J’étais déjà initiée au Reiki depuis quelques années, mais ce moment m’a permis de comprendre que j’avais quelque chose à faire avec mes mains. C’est grâce à ce moment très fort que j’ai pensé à professionnaliser ma pratique du Reiki, ce que je fais désormais. J’avais des visions de moi en train d‘aider les autres. À l’époque, j’étais pourtant responsable marketing dans des starts-up digitales. Un milieu avec beaucoup de pression. Lors de cette cérémonie, j’ai eu l’impression de mourir, mais aussi de vivre une renaissance. Quand je me suis réveillée le lendemain, il a fallu m’aider pour marcher: j’avais l’impression d’être comme Bambi, avec les jambes qui flageolent. Comme si je devais réapprendre à marcher. J’ai rarement retrouvé un tel état de sérénité et de paix intérieure. Mon mental en off, j’étais totalement concentrée sur l’instant présent. Au final, tout le monde a vécu l’expérience de manière différente: certains se marraient, d’autres pleuraient ou se sentaient en connexion avec la nature. Il y a de la souffrance, bien sûr, mais c’est très libérateur. Cette expérience m’a permis de comprendre que j’étais dans une phase de transformation, que je devais accepter que les choses prennent du temps. En décembre 2019, soit quelques mois après, j’ai quitté mon boulot sans autres plans. Tout a commencé à prendre sens. Je suis donc satisfaite de cette expérience, mais je trouve qu’il est essentiel de rappeler que cela doit être bien encadré: j’ai vu de nombreux reportages sur les dérives, et elles ne sont pas à prendre à la légère. Des personnes moins avisées et plus fragiles pourraient être manipulées.”
Les risques liés à la consommation d’Ayahuasca
La consommation d’ayahuasca comporte des risques importants qui ne doivent pas être ignorés :
• Sa consommation peut entraîner des effets secondaires comme des nausées, des vomissements, des diarrhées, des vertiges, des hallucinations intenses et des altérations de la perception du temps et de l’espace. Il est également possible de vivre des bad trips (peur intense, panique, paranoïa, sensation d’être ‘prisonnier’, agressivité…). C’est pourquoi sa consommation doit être bien encadrée. Il faut être conscient que des décès ont déjà été dénombrés à la suite de cérémonies chamaniques.
• Certaines personnes, en particulier celles souffrant de troubles médicaux préexistants ou prenant des médicaments, peuvent être exposées à des risques accrus en consommant de l’ayahuasca.
• Les individus ayant des antécédents de troubles mentaux, tels que la schizophrénie ou la bipolarité, peuvent être particulièrement vulnérables à des épisodes psychotiques déclenchés par la substance.
• Même si l’ayahuasca n’est pas considérée comme addictive sur le plan physique, certaines personnes peuvent développer une dépendance psychologique aux expériences qu’elle procure.
• Face à l’engouement actuel pour l’ayahuasca, un tourisme chamanique se développe.
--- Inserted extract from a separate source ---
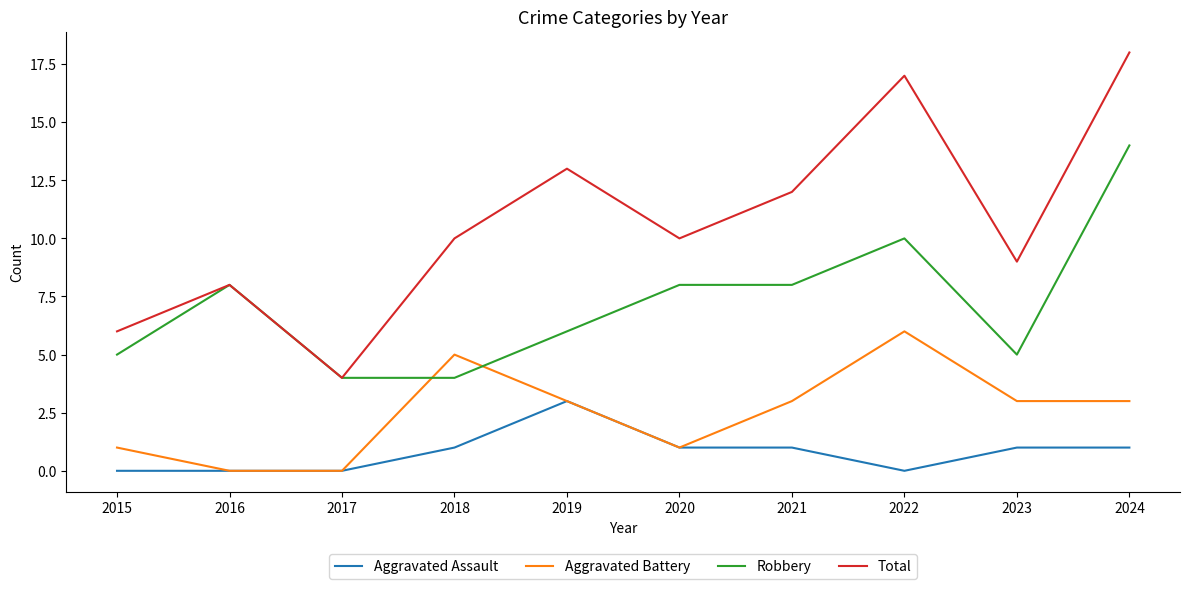

What is the difference between the highest and lowest values at 2016?

8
Des faux chamanes en profitent pour se faire de l’argent sur le dos de personnes fragiles, avec les risques qui en découlent.
Si vous souhaitez vous laisser tenter par l’expérience à l’étranger, consultez un professionnel de la santé pour évaluer votre aptitude physique et mentale à la consommation de cette substance. Assurez-vous que le guide ou le chamane soit qualifié et respectueux des traditions et que l’environnement soit propice à la sécurité et à la réflexion.